The fact also remaimns that wahetever rights people possess under a Constitution are granted by government fiat, unless you can demonstrate that governments have some ability to determine exactly what natural rights exist.

I really like this distinction. I’ve never really heard it put like this, but it is exactly how I feel.

For the sake of this thread, can we just say every human is assumed to have certain inalienable rights. Any government must be established first to protect them and not inhibit them.

What might these inalienable rights be?

I offer one:

  1. This government does not recognize racial, cultural, sexual, religious (or any metaphysical/faith) based distinction held by the People; only in so far that these distinctions, held by the People, do not inhibit or interfere with any or all inalienable rights held by this government body.

Shouldn’t this be in a separate thread?

I dunno? Wouldn’t determining rights be the very foundation of drawing up a new constitution?

No, that’s a straw man argument. No one has ever argued that every person is born with an invisible tail because it is factually false. By contrast, many men smarter than you and me, including a number of our Founding Fathers, have argued for the existence of inalienable rights. Our constitution is based on this belief.

You are free to not believe in the existence of natural rights. But you cannot factually say they don’t exist. Likewise, I cannot prove they exist. It’s simply a belief.

I do admit than in my first post I should have prefaced my statement with “IMHO”. :wink:

…and now the thread goes completely sideways. :slight_smile:

Shouldn’t a perfect constitution be in readable English? :stuck_out_tongue:

Anyway, shouldn’t a democratic constitution be in terms of what The People recognise, assert, permit, etc…?

Also, before getting into even the relatively abstract details of “rights”, I think an even more abstract (but more fundamental) point needs to be agreed upon: the basis of how the constitution is interpreted. Is the language of the constitution to be interpreted in a hundred years’ time according to the intent of the original writers of the constitution, or according to the lights of the times in a hundred years’ time?

And one other point to consider:
Do all/some/none of the constitutional rights extend to non-citizens?

Intangible tail then. But until you can demonstrate to me that inalienable rights exist empirically, I see no reason to assume that your supposition is true.

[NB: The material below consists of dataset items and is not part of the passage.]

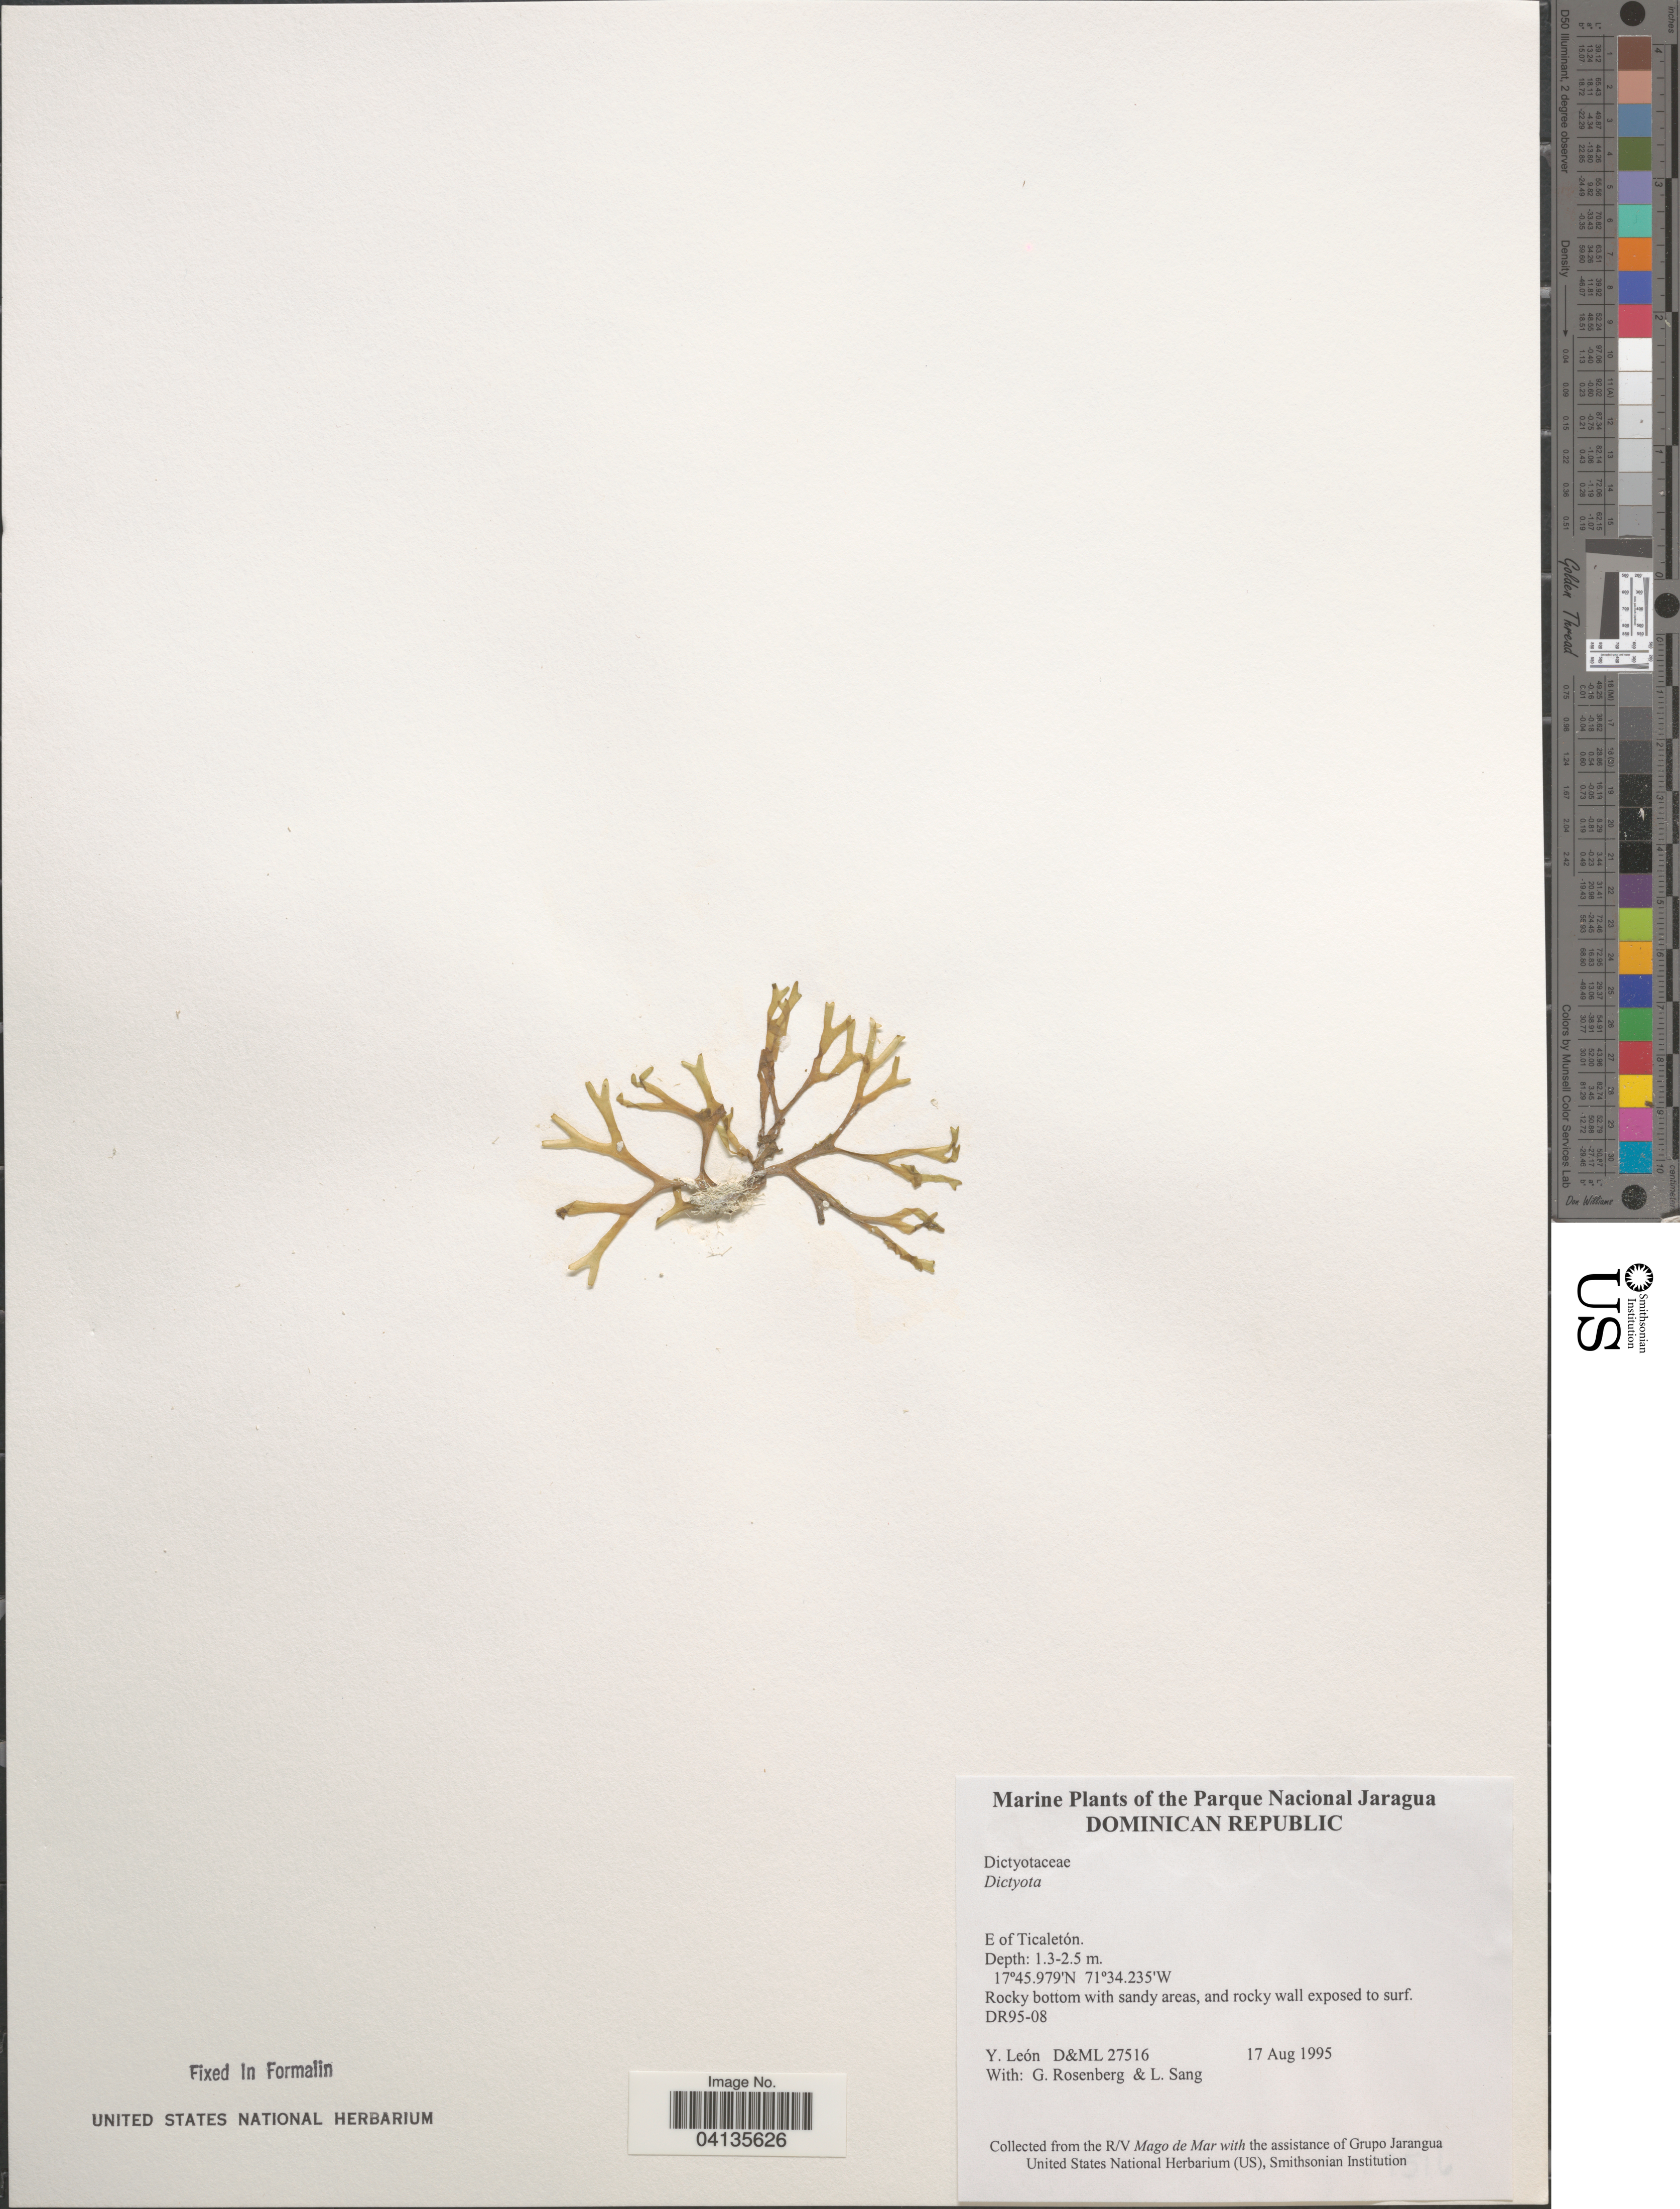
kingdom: Chromista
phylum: Ochrophyta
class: Phaeophyceae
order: Dictyotales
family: Dictyotaceae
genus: Dictyota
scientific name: Dictyota sp.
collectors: Y. León, G. Rosenberg & L. Sang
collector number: D&ML27516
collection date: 1995-08-17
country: Dominican Republic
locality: Parque Nacional Jaragua. E of Ticaletón.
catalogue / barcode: US 238522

But what do you mean by a natural right? What does that mean in a practical sense? They clearly aren’t enforced by nature, the existence of people living under despotic regimes disproves that. The only reason you have any rights at all, and don’t live in a place where it is okay for someone to blow your brains out because they don’t like your face, is because you live in a society with laws and a constitution that says so, and has the ability to enforce this. That was written by men, and accepted by society. I think claiming natural rights is worse then something that can be shown to be either false or true: I think it is a meaningless statement.

Whatever rights we have are there because we can enforce them, either personally or because we live in a larger society that enforces them on our behalf. I think the founding fathers activity was less a commentary on the existence on unalienable rights, and more a declaration of unalienable rights that the country would be founded on. They’re more like mathematical axioms then real physical items: the country is defined on certain principles that are assumed to be true. That doesn’t mean that rights exist in the natural world, but they do exist in our society because we specifically structured it so they would.